Consider the issue of cohabitation. In light of recent publications such as last fall’s Time Magazine article, “Who Needs Marriage?” it seems that cohabitation before marriage, or maybe even in place of marriage, is now the way to go. It’s a more loving and romantic alternative to hooking up, but it’s not as restricting, stuffy or risky as waiting until marriage. With divorce rates so alarmingly high, now more than ever, couples need to be assured that they will be happy living together before they make the ultimate commitment. As the argument goes, why not test-drive the car before buying it? If I am supposed to spend the rest of my life with this person, I want to make sure I enjoy doing so. What happens if I find out a few months into my marriage that I don’t like living with my spouse?

The paradox is that most Americans in their 20s and 30s feel very uncomfortable about cohabitation before marriage because they still have the dream of a romantic marriage that doesn’t need a trial period, but they also find themselves highly suspicious of ever attaining that level of certainty. We find ourselves wishing we could be certain that we can happily live with our spouse, but we don’t want to risk that our sanctified vision of the perfect marriage will crash in the flaming failure of divorce so we go with a “trial marriage,” the middle ground. But even then, we worry about which path will make us more loved, cared for and happy.

At the Cardinal O’Connor Conference earlier this semester, one of the speakers addressed this problem with commitment. She said that all too often, Americans decide to cohabitate rather than risk getting married, even though they, especially women, would much rather have gone straight to marriage. She said that when these relationships end in marriage, we are stunned to find that rather than being more successful, they have an exponentially larger failure rate.

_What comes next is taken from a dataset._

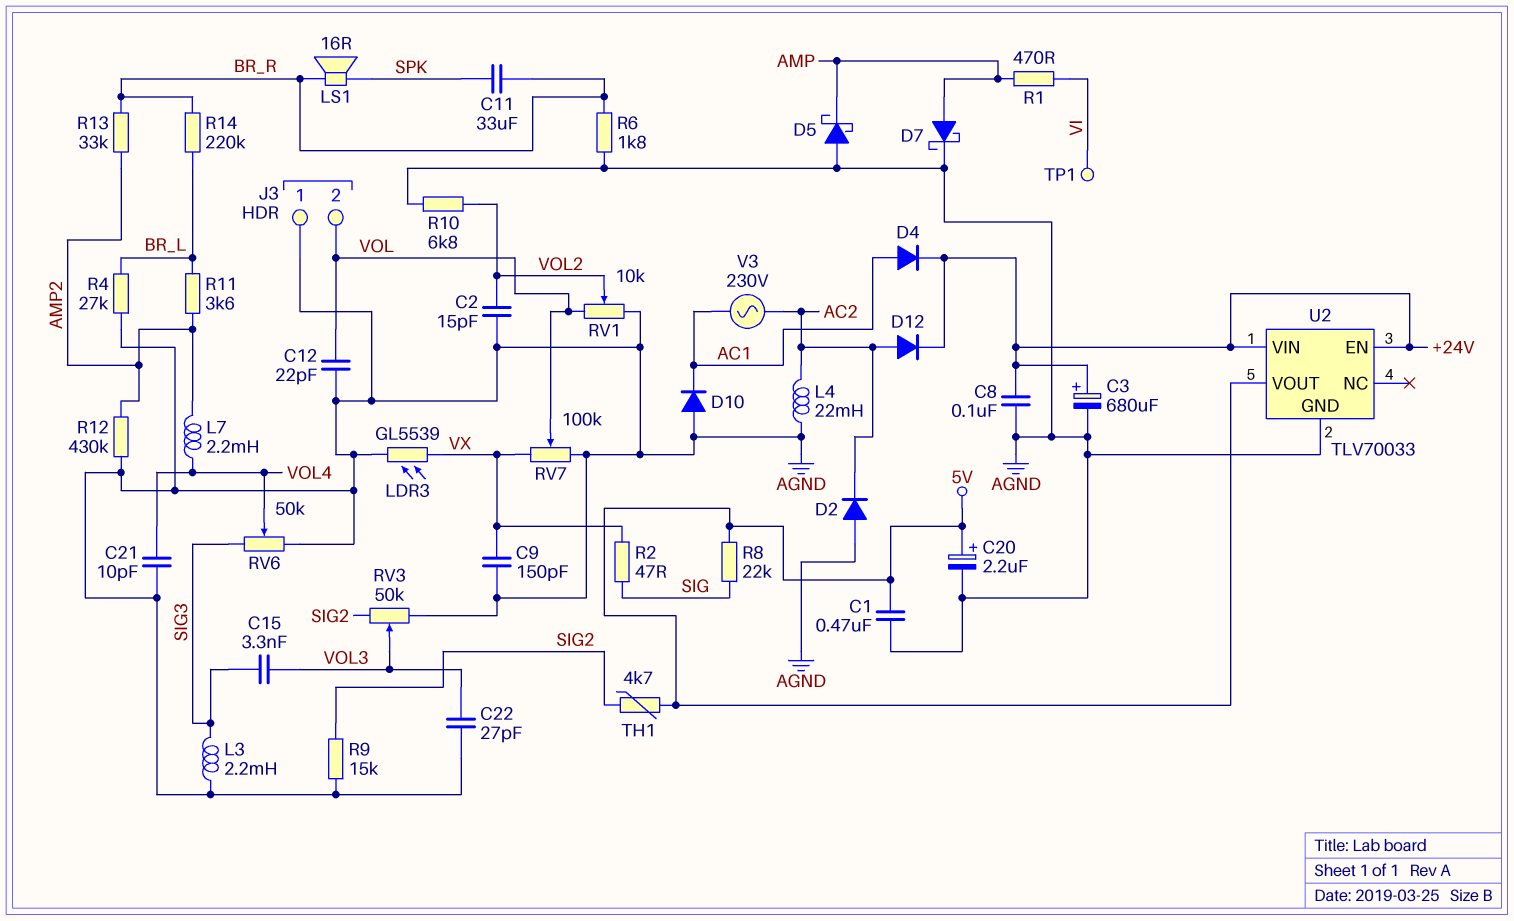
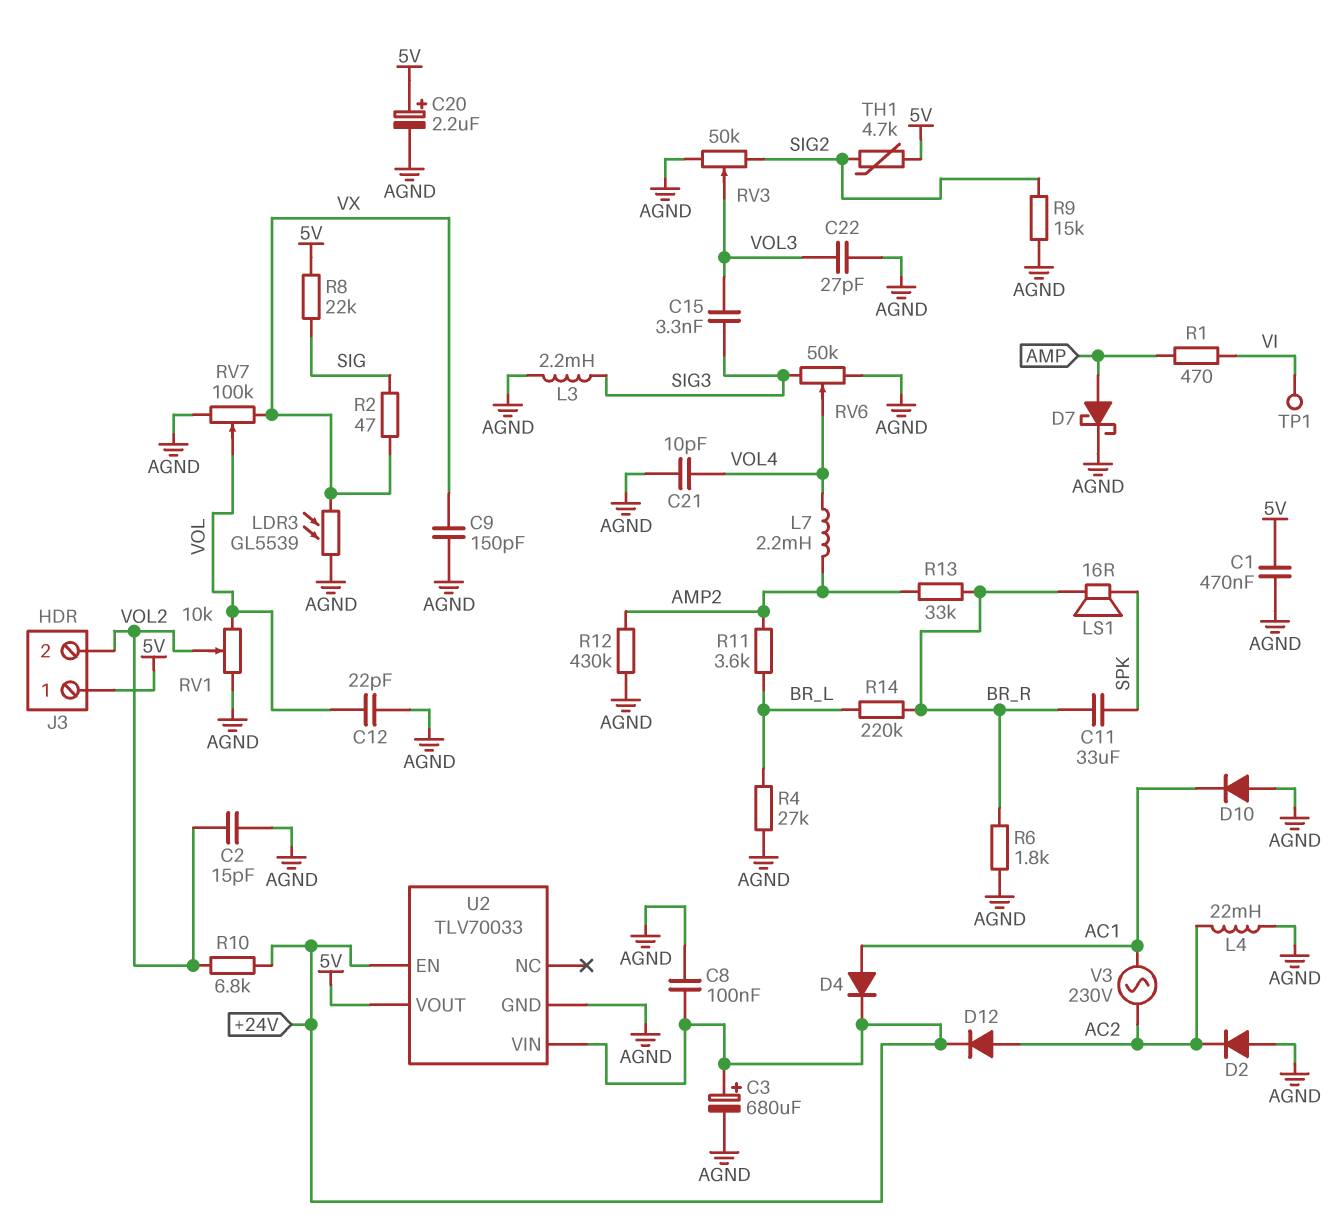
D5: schottky (A AGND, K AMP) -> none
J3 pin 1: AGND -> 5V
J3 pin 2: VOL -> VOL2
R10: 6.8k (AGND, VOL2) -> 6.8k (+24V, VOL2)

Professor Helen Alvare returned to Georgetown on Tuesday to go back to this question of cohabitation. Her research, along with the most recent research on marriage across the country, is beginning to show a frightening trend: Marriages that start with cohabitation are more likely to fail and to result in increased violence, less commitment and unhappiness. Alvare asserted that one of the most robust, ironclad findings in family law research is that children of stable marriages between two biological parents do better in every measurable demographic — grades, crime and abuse rates. Scarier still for women, statistics show that even though many women believe that their cohabiting relationships will lead to marriage, their partner almost never believes the same. Alvare’s research is backed by a vision of human relationships that attempts to find a way out of the hookup culture without feeling like a return to the 19th century.

Though a daunting one, this question at least deserves serious consideration if our lifelong well-being is being threatened. Even just from reading the biweekly dating column in The Guide, I know we find ourselves caught up in an overwhelming anxiety over dating and marriage. There comes a point when we have to ask ourselves if we’ve been looking at this the wrong way, because what we are doing certainly isn’t good for our happiness. For those on the fence, those who find article after article on dating unfulfilling and those who desperately seek happiness, care and love out of their relationships but have no clue as to what path will lead there, I invite you to join in this conversation.

 

Chris Mooney is a freshman in the College.